** start THE DATA **

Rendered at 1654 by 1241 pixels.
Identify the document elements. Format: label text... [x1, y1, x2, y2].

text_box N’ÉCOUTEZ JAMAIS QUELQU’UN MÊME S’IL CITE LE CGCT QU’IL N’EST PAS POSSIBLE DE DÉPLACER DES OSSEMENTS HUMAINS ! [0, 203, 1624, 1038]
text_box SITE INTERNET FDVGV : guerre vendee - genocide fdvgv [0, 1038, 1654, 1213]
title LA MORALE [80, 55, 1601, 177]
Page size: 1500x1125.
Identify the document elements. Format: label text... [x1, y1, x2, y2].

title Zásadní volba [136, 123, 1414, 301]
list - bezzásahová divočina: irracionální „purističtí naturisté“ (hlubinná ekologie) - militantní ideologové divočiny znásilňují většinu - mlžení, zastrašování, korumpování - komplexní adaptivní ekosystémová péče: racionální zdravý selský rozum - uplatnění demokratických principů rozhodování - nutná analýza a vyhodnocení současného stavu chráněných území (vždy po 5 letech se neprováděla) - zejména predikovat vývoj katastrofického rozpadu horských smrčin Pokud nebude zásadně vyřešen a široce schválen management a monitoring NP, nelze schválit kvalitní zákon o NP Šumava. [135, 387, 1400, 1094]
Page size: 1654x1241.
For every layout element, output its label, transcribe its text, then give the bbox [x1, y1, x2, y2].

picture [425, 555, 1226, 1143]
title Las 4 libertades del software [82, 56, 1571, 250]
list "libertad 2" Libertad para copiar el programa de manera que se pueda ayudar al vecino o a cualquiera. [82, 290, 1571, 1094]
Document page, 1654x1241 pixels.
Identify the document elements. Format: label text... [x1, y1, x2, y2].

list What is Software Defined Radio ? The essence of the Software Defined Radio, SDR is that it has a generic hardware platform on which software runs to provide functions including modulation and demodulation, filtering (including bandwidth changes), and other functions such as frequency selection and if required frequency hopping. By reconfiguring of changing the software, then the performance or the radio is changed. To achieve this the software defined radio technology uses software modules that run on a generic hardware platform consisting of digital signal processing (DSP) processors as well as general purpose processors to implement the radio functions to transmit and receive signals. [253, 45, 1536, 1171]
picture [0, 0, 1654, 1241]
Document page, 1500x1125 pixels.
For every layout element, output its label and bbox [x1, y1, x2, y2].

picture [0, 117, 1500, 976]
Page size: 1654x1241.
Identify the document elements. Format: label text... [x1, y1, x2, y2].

** end THE DATA **

_WHAT IS REQUIRED_
Reproduce every line of the records above verbatim, without any change.

_FULL RESPONSE_
Rendered at 1654 by 1241 pixels.
Identify the document elements. Format: label text... [x1, y1, x2, y2].

text_box N’ÉCOUTEZ JAMAIS QUELQU’UN MÊME S’IL CITE LE CGCT QU’IL N’EST PAS POSSIBLE DE DÉPLACER DES OSSEMENTS HUMAINS ! [0, 203, 1624, 1038]
text_box SITE INTERNET FDVGV : guerre vendee - genocide fdvgv [0, 1038, 1654, 1213]
title LA MORALE [80, 55, 1601, 177]
Page size: 1500x1125.
Identify the document elements. Format: label text... [x1, y1, x2, y2].

title Zásadní volba [136, 123, 1414, 301]
list - bezzásahová divočina: irracionální „purističtí naturisté“ (hlubinná ekologie) - militantní ideologové divočiny znásilňují většinu - mlžení, zastrašování, korumpování - komplexní adaptivní ekosystémová péče: racionální zdravý selský rozum - uplatnění demokratických principů rozhodování - nutná analýza a vyhodnocení současného stavu chráněných území (vždy po 5 letech se neprováděla) - zejména predikovat vývoj katastrofického rozpadu horských smrčin Pokud nebude zásadně vyřešen a široce schválen management a monitoring NP, nelze schválit kvalitní zákon o NP Šumava. [135, 387, 1400, 1094]
Page size: 1654x1241.
For every layout element, output its label, transcribe its text, then give the bbox [x1, y1, x2, y2].

picture [425, 555, 1226, 1143]
title Las 4 libertades del software [82, 56, 1571, 250]
list "libertad 2" Libertad para copiar el programa de manera que se pueda ayudar al vecino o a cualquiera. [82, 290, 1571, 1094]
Document page, 1654x1241 pixels.
Identify the document elements. Format: label text... [x1, y1, x2, y2].

list What is Software Defined Radio ? The essence of the Software Defined Radio, SDR is that it has a generic hardware platform on which software runs to provide functions including modulation and demodulation, filtering (including bandwidth changes), and other functions such as frequency selection and if required frequency hopping. By reconfiguring of changing the software, then the performance or the radio is changed. To achieve this the software defined radio technology uses software modules that run on a generic hardware platform consisting of digital signal processing (DSP) processors as well as general purpose processors to implement the radio functions to transmit and receive signals. [253, 45, 1536, 1171]
picture [0, 0, 1654, 1241]
Document page, 1500x1125 pixels.
For every layout element, output its label and bbox [x1, y1, x2, y2].

picture [0, 117, 1500, 976]
Page size: 1654x1241.
Identify the document elements. Format: label text... [x1, y1, x2, y2].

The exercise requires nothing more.